Community Blog Hebrew College Books Find New Homes in Diverse Set of Jewish Organizations
You don’t have to return these library books! When planning for the move across Newton last January, Hebrew College took the opportunity to rehouse thousands of books with local and national organizations and universities, and to sell them to book dealers. The donated books went to dozens of institutions and individuals, including but not limited to Berklee School of Music, Cornell University, the Israeli American Council, Hebrew College partner Lehrhaus (pictured above), Newton Free Public Library, Northwestern University, University of Washington, and the Yiddish Book Center.
“I just love that the books Hebrew College donated to us are being used and filling the space in such a great way,” said Rabbi Charlie Schwartz, co-founder and director of Lehrhaus, a Jewish tavern and house of learning in Somerville, MA. “People love to look through them, grab a book and sit down and start learning or reading over a drink.”
The core of Lehrhaus’s collection of 3,000 books comes from Hebrew College, and they are given a new life in the innovative space provided by the tavern. “Books range from sifre kodesh like miqraot gelodot, and a super interesting set of combined Jerusalem and Babylonian Talmuds, to fiction (lots of Allegra Goodman!) and philosophy (lots of Spinoza!), to cookbooks,” explained Schwartz.

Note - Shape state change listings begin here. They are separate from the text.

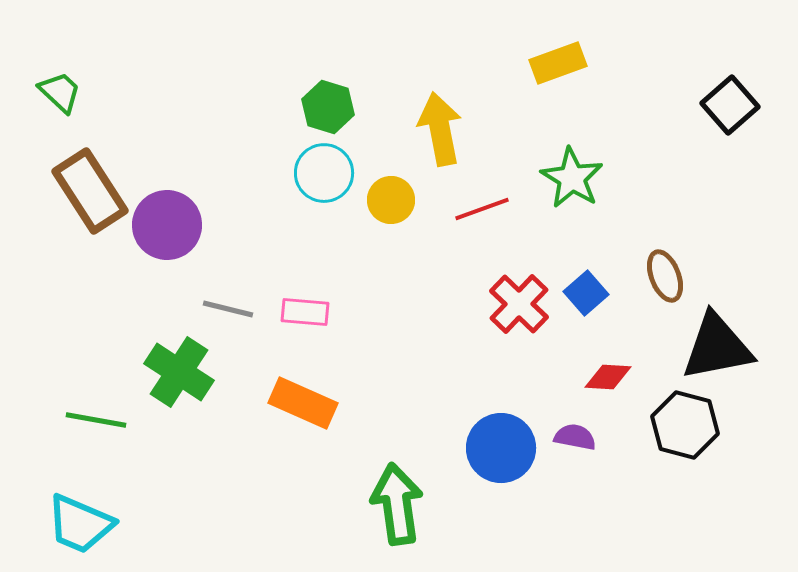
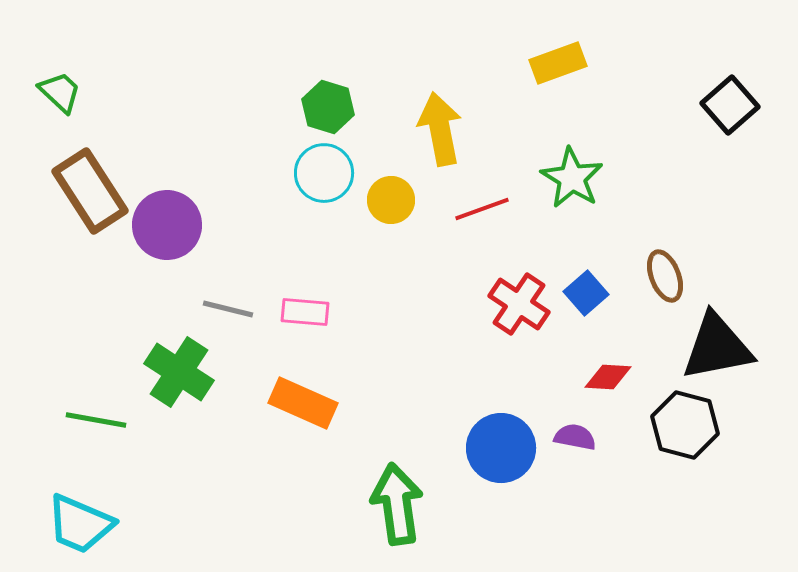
red cross: rotated 10 degrees counterclockwise
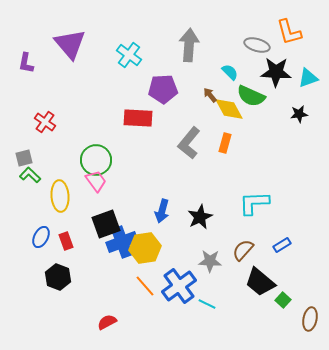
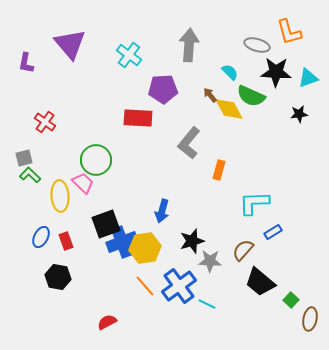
orange rectangle at (225, 143): moved 6 px left, 27 px down
pink trapezoid at (96, 181): moved 13 px left, 2 px down; rotated 10 degrees counterclockwise
black star at (200, 217): moved 8 px left, 24 px down; rotated 10 degrees clockwise
blue rectangle at (282, 245): moved 9 px left, 13 px up
black hexagon at (58, 277): rotated 10 degrees counterclockwise
green square at (283, 300): moved 8 px right
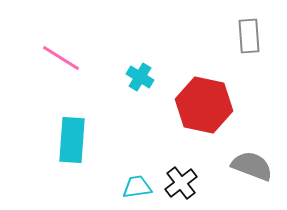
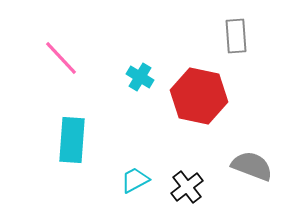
gray rectangle: moved 13 px left
pink line: rotated 15 degrees clockwise
red hexagon: moved 5 px left, 9 px up
black cross: moved 6 px right, 4 px down
cyan trapezoid: moved 2 px left, 7 px up; rotated 20 degrees counterclockwise
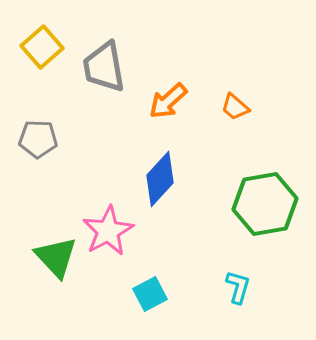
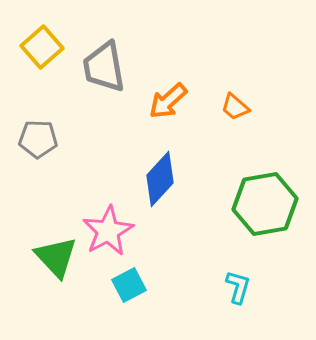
cyan square: moved 21 px left, 9 px up
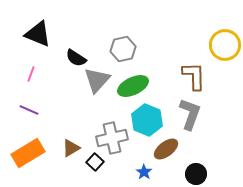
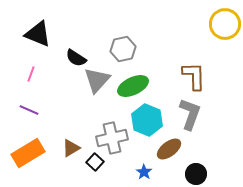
yellow circle: moved 21 px up
brown ellipse: moved 3 px right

Following national trends, in recent years the Hebrew College library has seen a decrease in print circulation and an increase in digital circulation, notes Harvey Sukenic, Hebrew College’s library director. Happily, the donated books have been able to find new life in their new homes. “I am thrilled that so many ended up in universities and other institutions of Jewish learning where they can be consulted and utilized,” said Provost Rabbi Dan Judson, who helped facilitate the donations. “The strength of the Hebrew College library these last years has been the depth of our collection in a few particular areas—modern Hebrew, Zionist history, American Judaica to name a few areas. But so many of these books were useful only for those doing highly specialized research in Jewish history which has not been part of our work for many years.” (Pictured: Lehrhaus)

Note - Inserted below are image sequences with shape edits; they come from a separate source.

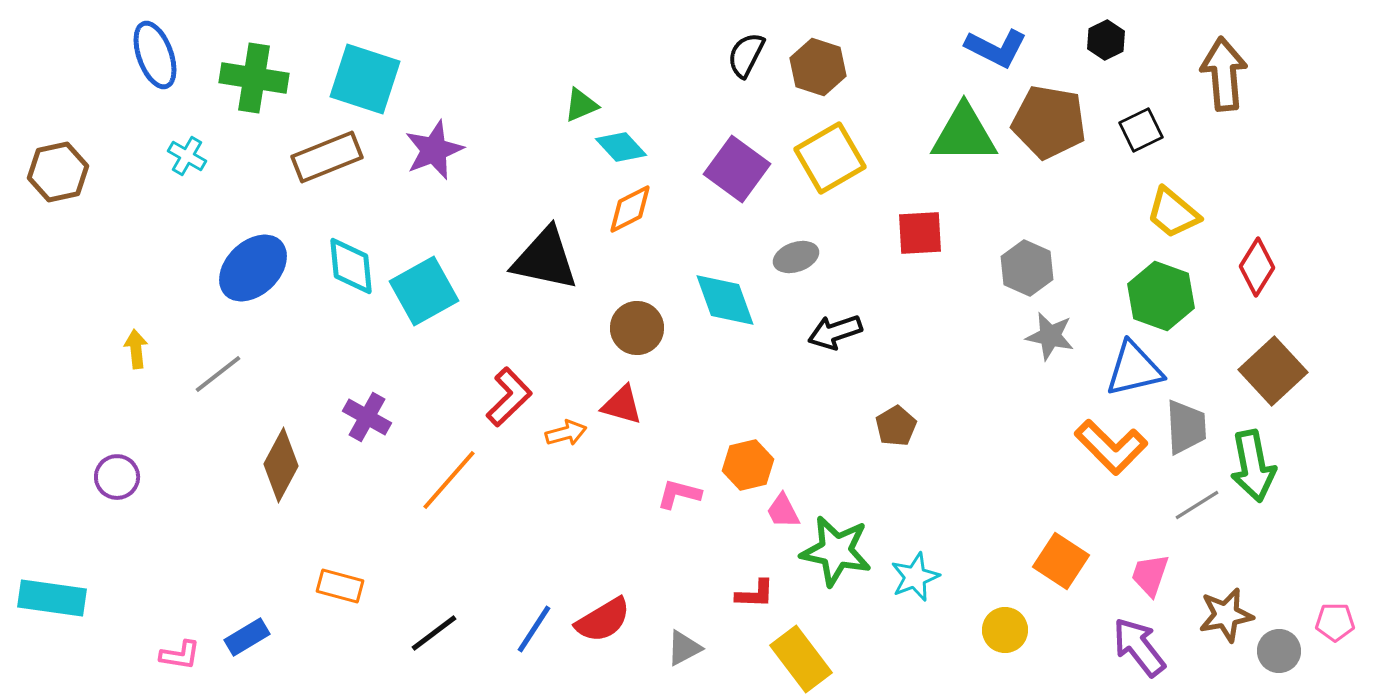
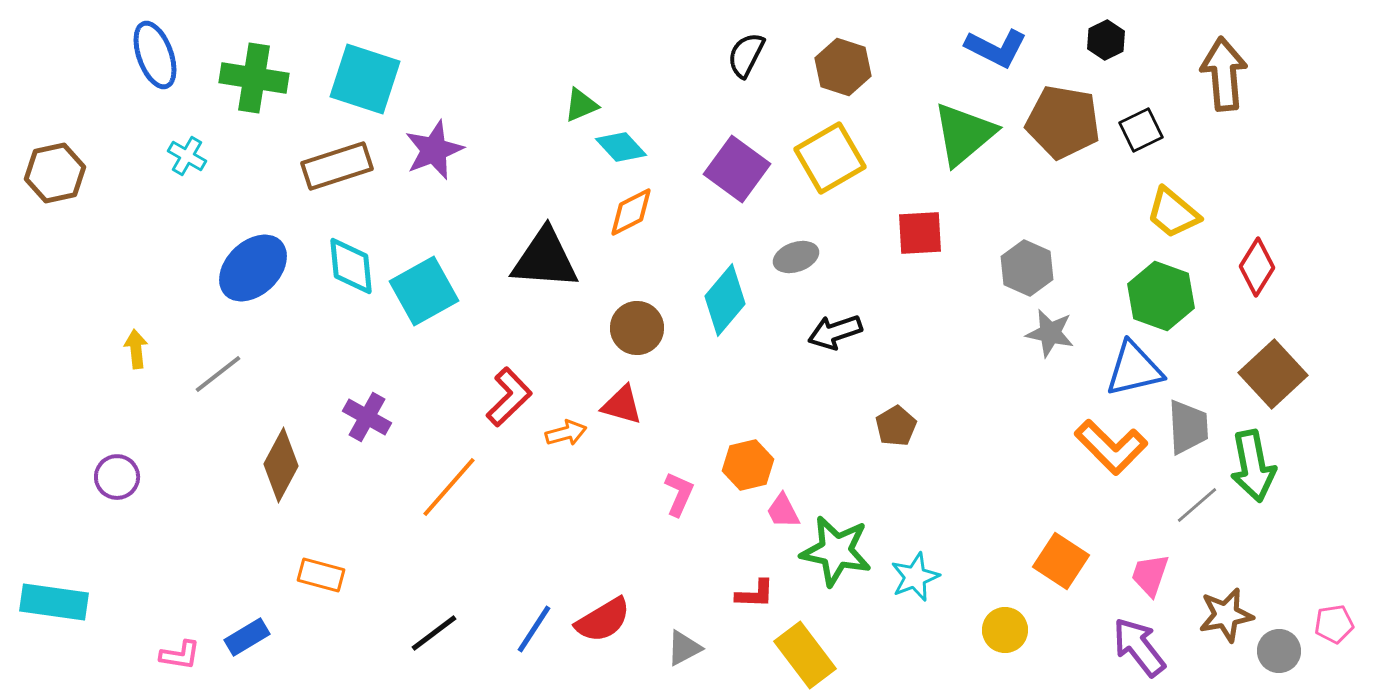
brown hexagon at (818, 67): moved 25 px right
brown pentagon at (1049, 122): moved 14 px right
green triangle at (964, 134): rotated 40 degrees counterclockwise
brown rectangle at (327, 157): moved 10 px right, 9 px down; rotated 4 degrees clockwise
brown hexagon at (58, 172): moved 3 px left, 1 px down
orange diamond at (630, 209): moved 1 px right, 3 px down
black triangle at (545, 259): rotated 8 degrees counterclockwise
cyan diamond at (725, 300): rotated 60 degrees clockwise
gray star at (1050, 336): moved 3 px up
brown square at (1273, 371): moved 3 px down
gray trapezoid at (1186, 427): moved 2 px right
orange line at (449, 480): moved 7 px down
pink L-shape at (679, 494): rotated 99 degrees clockwise
gray line at (1197, 505): rotated 9 degrees counterclockwise
orange rectangle at (340, 586): moved 19 px left, 11 px up
cyan rectangle at (52, 598): moved 2 px right, 4 px down
pink pentagon at (1335, 622): moved 1 px left, 2 px down; rotated 9 degrees counterclockwise
yellow rectangle at (801, 659): moved 4 px right, 4 px up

The Yiddish Book Center in Amherst, MA was one of the grateful recipients. “It was one of the largest donations we have received in recent years—approximately 3,000 Yiddish books and journals. There were plenty of the usual suspects—sets of popular editions of the classic Yiddish writers and translations from French (Maupassant, Jules Verne), Russian (Tolstoy, Dostoevsky), German and English. But there were also plenty of rare books and one-off journals that we have rarely if ever seen,” said David Mazower, the Center’s bibliographer and editorial director. Hebrew College gifted 121 boxes of books and journals to the Center, which only turns away physically disintegrating books in Yiddish.

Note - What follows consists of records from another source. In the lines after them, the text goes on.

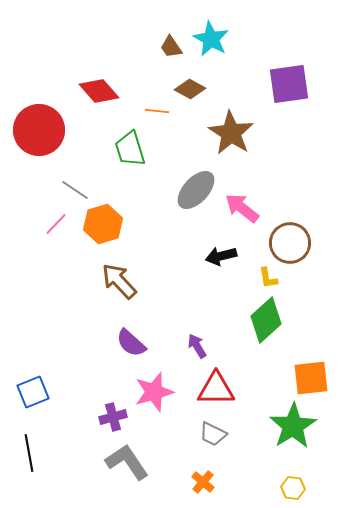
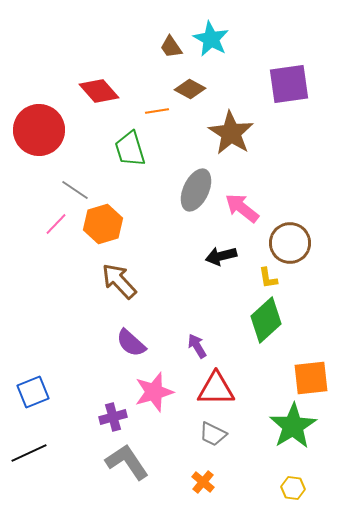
orange line: rotated 15 degrees counterclockwise
gray ellipse: rotated 18 degrees counterclockwise
black line: rotated 75 degrees clockwise
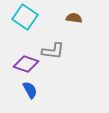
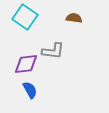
purple diamond: rotated 25 degrees counterclockwise
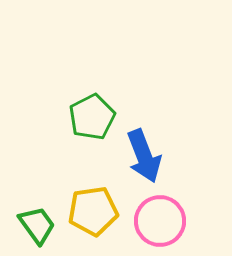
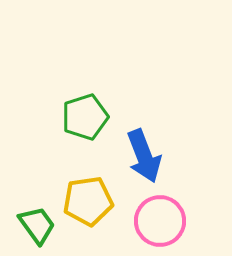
green pentagon: moved 7 px left; rotated 9 degrees clockwise
yellow pentagon: moved 5 px left, 10 px up
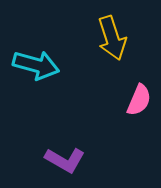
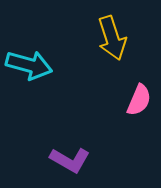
cyan arrow: moved 7 px left
purple L-shape: moved 5 px right
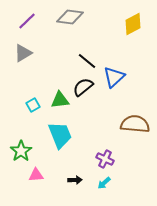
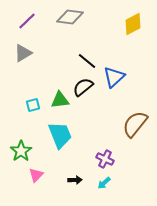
cyan square: rotated 16 degrees clockwise
brown semicircle: rotated 56 degrees counterclockwise
pink triangle: rotated 42 degrees counterclockwise
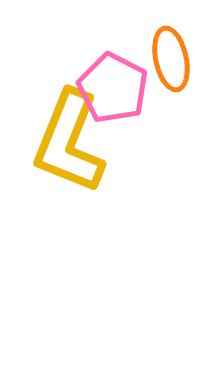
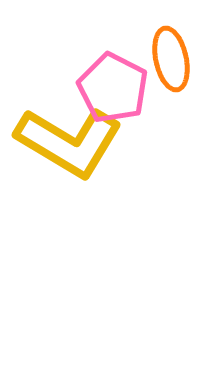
yellow L-shape: rotated 81 degrees counterclockwise
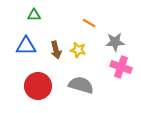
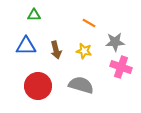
yellow star: moved 6 px right, 1 px down
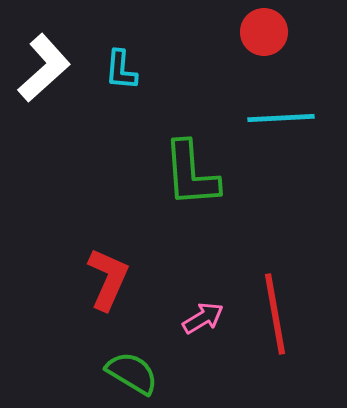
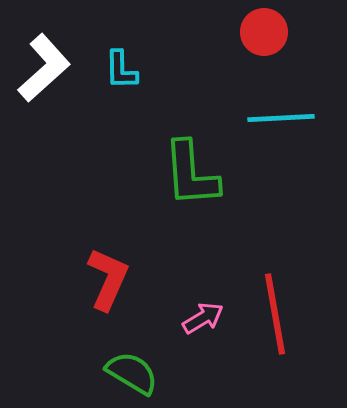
cyan L-shape: rotated 6 degrees counterclockwise
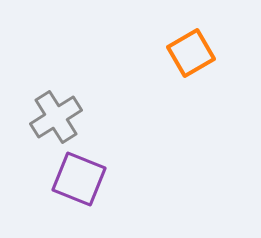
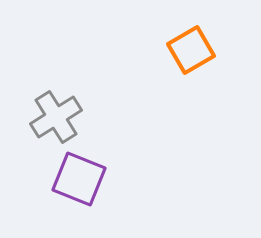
orange square: moved 3 px up
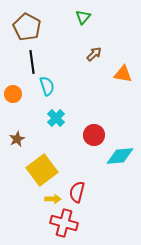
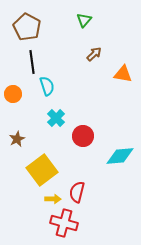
green triangle: moved 1 px right, 3 px down
red circle: moved 11 px left, 1 px down
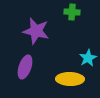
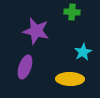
cyan star: moved 5 px left, 6 px up
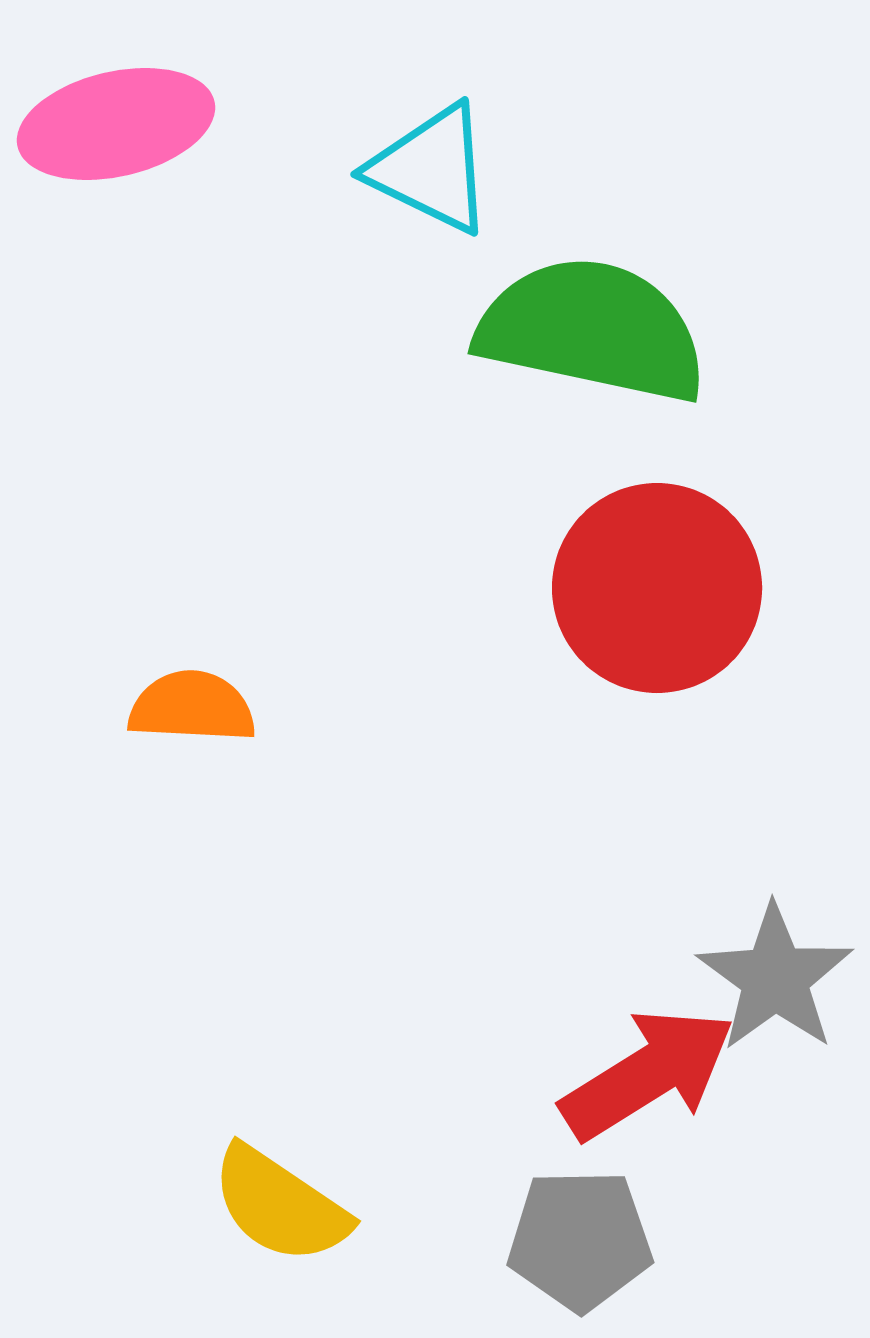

“We really are the open-door 24/7 literary equivalent of a homeless shelter! In the case of the Hebrew College collection, we had a lot of information about the titles before they arrived, so we knew it was a high-quality, serious library. Nonetheless, there were plenty of surprises, from obscure trade publications, to rare political materials,” added Mazower.
Many of the books have been integrated into the Yiddish Book Center’s existing collections, a process that took many weeks to sort out. In a few exceptional cases, they are exhibiting volumes from the Hebrew College collection in their new core exhibition, “Yiddish: A Global Culture.” (One example of this is Kinder-yorn (Childhood Years), a fictionalized memoir by the highly regarded writer Rokhl Faygnberg (Pictured above and right). “It’s exceptionally rare as a hardcover title, and we are featuring it, along with two other rare early books by Yiddish women writers,” said Mazower. “In my six years at the Yiddish Book Center, this was the first time I had seen this title in hardcover form, so it was thrilling to unpack it, and think about how to share it with a much wider public.”
“It’s wonderful to know that a piece of Hebrew College is finding new life all around new England,” said Judson. “We couldn’t be happier.”